Danny Green hadn't been very visible for a while, shooting 26.8 percent from long range in December, but he got off to an excellent start to the new year. Green hit 6 of 8 3s against the Rockets to help the Spurs go 13 of 24 and improve to 18-1 when they make more than a third of their attempts. Twenty-two of those shots were uncontested.

"They run their stuff crisp and if you don't guard them the right way, they're going to get easy layups and easy shots," Rockets forward Corey Brewer said.

Tim Duncan didn't score a point Saturday for the first time in his 19-year career, but he was a focal point when the Spurs hosted the Bucks (14-21) on Dec. 2.

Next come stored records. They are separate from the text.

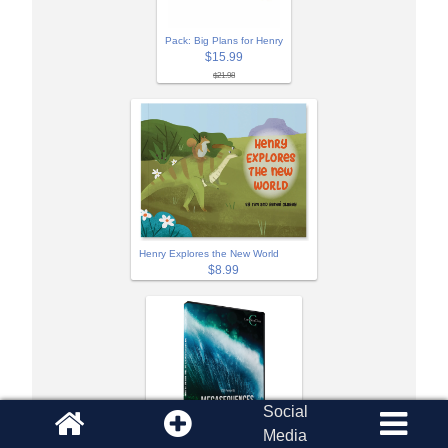
Pack: Big Plans for Henry
$15.99
$21.98
Henry Explores the New World
$8.99
Social
Media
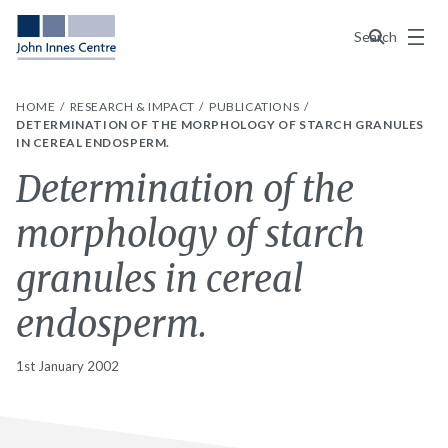
Menu
Search
HOME
RESEARCH & IMPACT
PUBLICATIONS
DETERMINATION OF THE MORPHOLOGY OF STARCH GRANULES
IN CEREAL ENDOSPERM.
Determination of the
morphology of starch
granules in cereal
endosperm.
1st January 2002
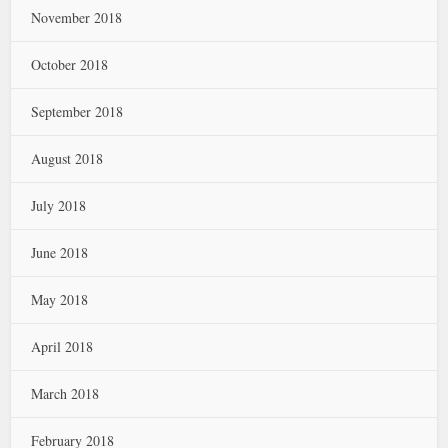
November 2018
October 2018
September 2018
August 2018
July 2018
June 2018
May 2018
April 2018
March 2018
February 2018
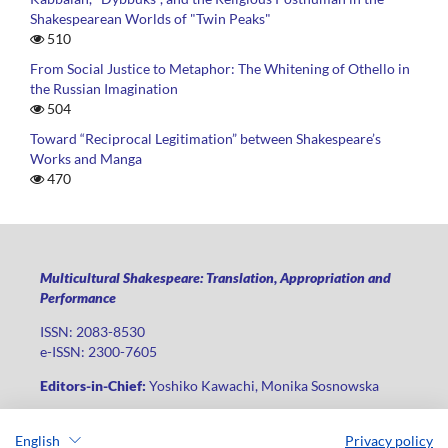
Shakespearean Worlds of "Twin Peaks"
510
From Social Justice to Metaphor: The Whitening of Othello in
the Russian Imagination
504
Toward “Reciprocal Legitimation” between Shakespeare’s
Works and Manga
470
Multicultural Shakespeare: Translation, Appropriation and
Performance
ISSN: 2083-8530
e-ISSN: 2300-7605
Editors-in-Chief:
Yoshiko Kawachi, Monika Sosnowska
Publisher
:
Lodz University Press
English
Privacy policy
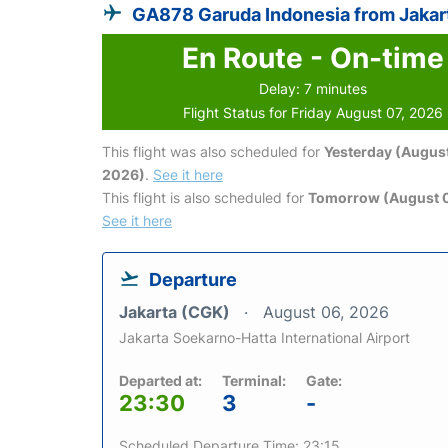
GA878 Garuda Indonesia from Jakar
En Route - On-time
Delay: 7 minutes
Flight Status for Friday August 07, 2026
This flight was also scheduled for
Yesterday (August
2026)
.
See it here
This flight is also scheduled for
Tomorrow (August 
See it here
Departure
Jakarta (CGK)
August 06, 2026
Jakarta Soekarno-Hatta International Airport
Departed at:
Terminal:
Gate:
23:30
3
-
Scheduled Departure Time: 23:15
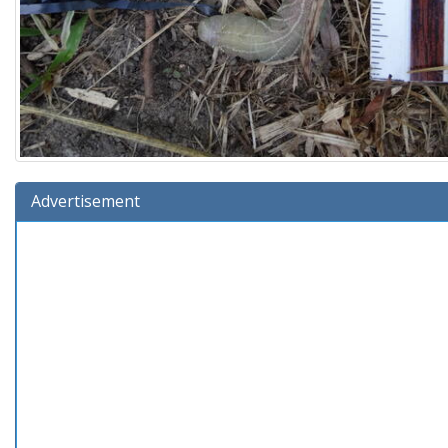
Advertisement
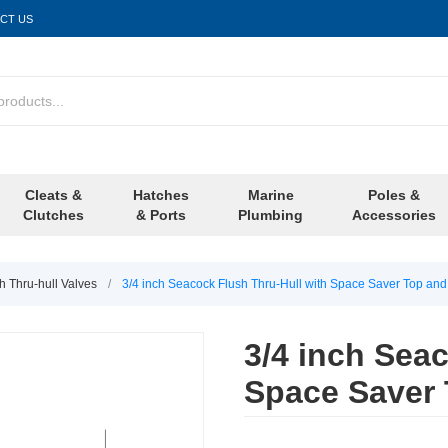
CT US
Cleats &
Hatches
Marine
Poles &
Clutches
& Ports
Plumbing
Accessories
h Thru-hull Valves
/
3/4 inch Seacock Flush Thru-Hull with Space Saver Top and
3/4 inch Sea
Space Saver 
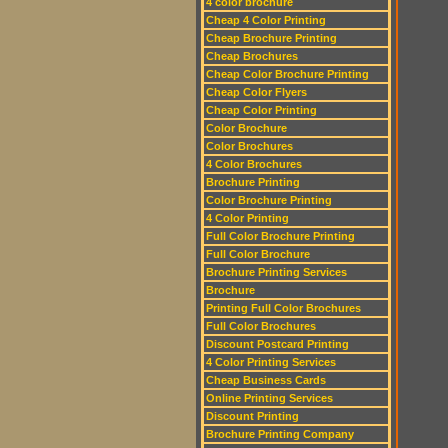
4 color brochure
Cheap 4 Color Printing
Cheap Brochure Printing
Cheap Brochures
Cheap Color Brochure Printing
Cheap Color Flyers
Cheap Color Printing
Color Brochure
Color Brochures
4 Color Brochures
Brochure Printing
Color Brochure Printing
4 Color Printing
Full Color Brochure Printing
Full Color Brochure
Brochure Printing Services
Brochure
Printing Full Color Brochures
Full Color Brochures
Discount Postcard Printing
4 Color Printing Services
Cheap Business Cards
Online Printing Services
Discount Printing
Brochure Printing Company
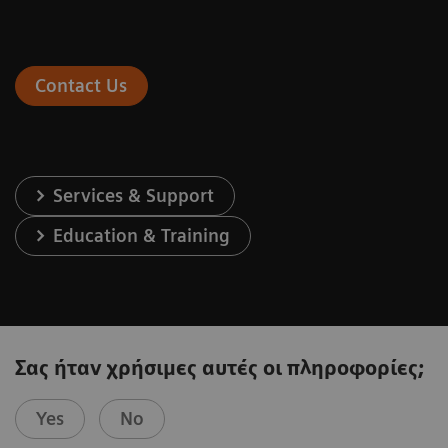
Contact Us
Services & Support
Education & Training
Σας ήταν χρήσιμες αυτές οι πληροφορίες;
Yes
No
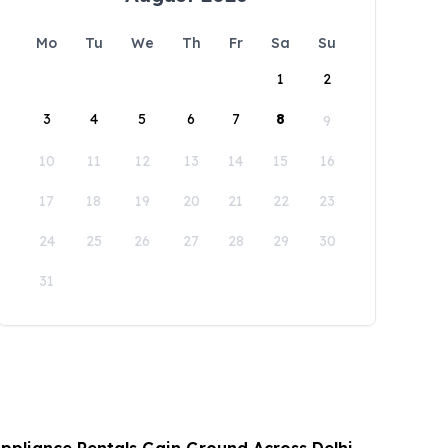
Mo
Tu
We
Th
Fr
Sa
Su
1
2
3
4
5
6
7
8
9
10
11
12
13
14
15
16
17
18
19
20
21
22
23
24
25
26
27
28
29
30
31
Appliance Rentals Gain Ground Across Delhi,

The two-time MVP tied a season-high with 16 points and San Antonio outscored Milwaukee 48-34 in the paint - holding the Bucks well under their league-best 48.3 average - in a 95-70 win to stretch its winning streak in the series to seven.

The Spurs shot just 41.1 percent and hit 7 of 21 3s but held the Bucks to 33.3 percent, the best effort of the season by the league's top defense. San Antonio had 17 points off 17 turnovers while the Bucks had two on 11 giveaways.

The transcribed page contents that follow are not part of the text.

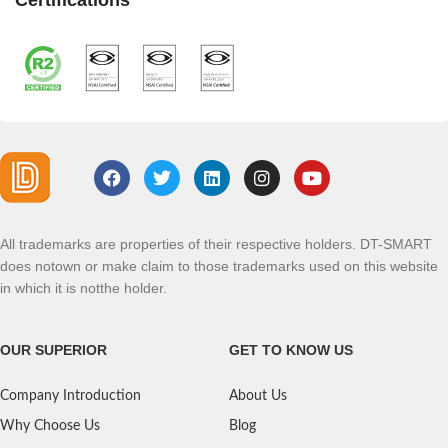
Certifications
All trademarks are properties of their respective holders. DT-SMART
does notown or make claim to those trademarks used on this website
in which it is notthe holder.
OUR SUPERIOR
GET TO KNOW US
Company Introduction
About Us
Why Choose Us
Blog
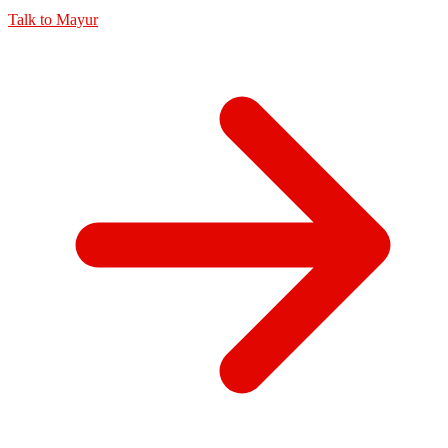
Talk to
Mayur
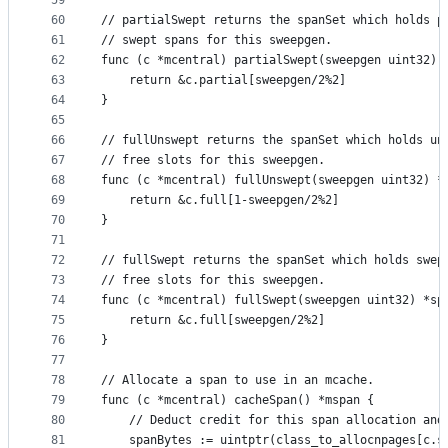
59
60
// partialSwept returns the spanSet which holds p
61
// swept spans for this sweepgen.
62
func (c *mcentral) partialSwept(sweepgen uint32) 
63
	return &c.partial[sweepgen/2%2]
64
}
65
66
// fullUnswept returns the spanSet which holds un
67
// free slots for this sweepgen.
68
func (c *mcentral) fullUnswept(sweepgen uint32) *
69
	return &c.full[1-sweepgen/2%2]
70
}
71
72
// fullSwept returns the spanSet which holds swep
73
// free slots for this sweepgen.
74
func (c *mcentral) fullSwept(sweepgen uint32) *sp
75
	return &c.full[sweepgen/2%2]
76
}
77
78
// Allocate a span to use in an mcache.
79
func (c *mcentral) cacheSpan() *mspan {
80
	// Deduct credit for this span allocation and
81
	spanBytes := uintptr(class_to_allocnpages[c.s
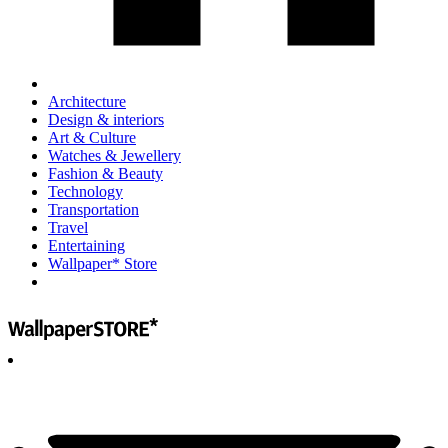
Architecture
Design & interiors
Art & Culture
Watches & Jewellery
Fashion & Beauty
Technology
Transportation
Travel
Entertaining
Wallpaper* Store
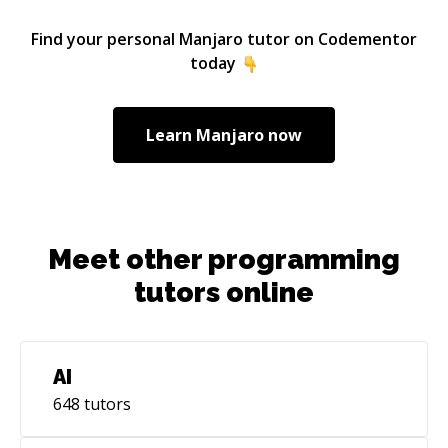
Find your personal
Manjaro
tutor on Codementor
today
Learn
Manjaro
now
Meet other programming
tutors online
AI
648
tutors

Milwaukee scored 57 points off turnovers in back-to-back road wins to split a four-game trip, converting 16 miscues into 22 points while coming from 17 down early in Saturday's 95-85 win at Minnesota.

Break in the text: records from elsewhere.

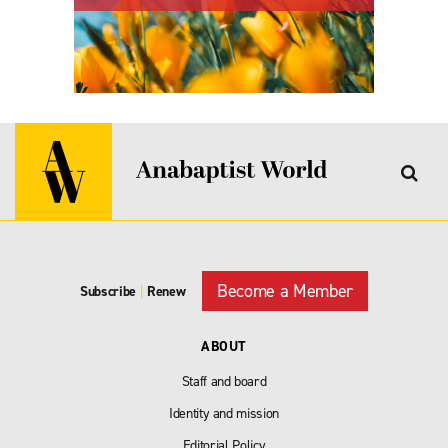
Become a Member
Subscribe
|
Renew
ABOUT
Staff and board
Identity and mission
Editorial Policy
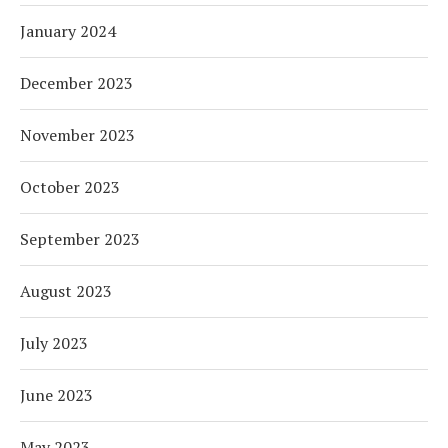
January 2024
December 2023
November 2023
October 2023
September 2023
August 2023
July 2023
June 2023
May 2023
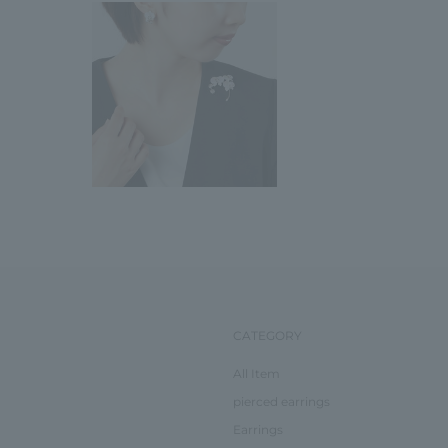
CATEGORY
All Item
pierced earrings
Earrings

"Our defense was really good tonight," interim coach Joe Prunty said.

Milwaukee has already taken down Golden State and Cleveland at home, and its recipe for winning this season has been fairly simple: keep its opponent from topping 100 points. The Bucks are 12-4 when they do.

Tightly guarding the 3-point line has been significant as well. When Milwaukee has allowed six 3-pointers or fewer, it's 9-0. Any more than that and it's 5-21.

The Bucks barely make that many per game themselves (6.1, 27th in the league), but their best shooter has gotten going of late. Khris Middleton is shooting 56.4 percent from 3-point range and averaging 23.4 points over his last seven.

Middleton (16) and Greg Monroe (14) were the only Bucks to score more than seven in the first meeting.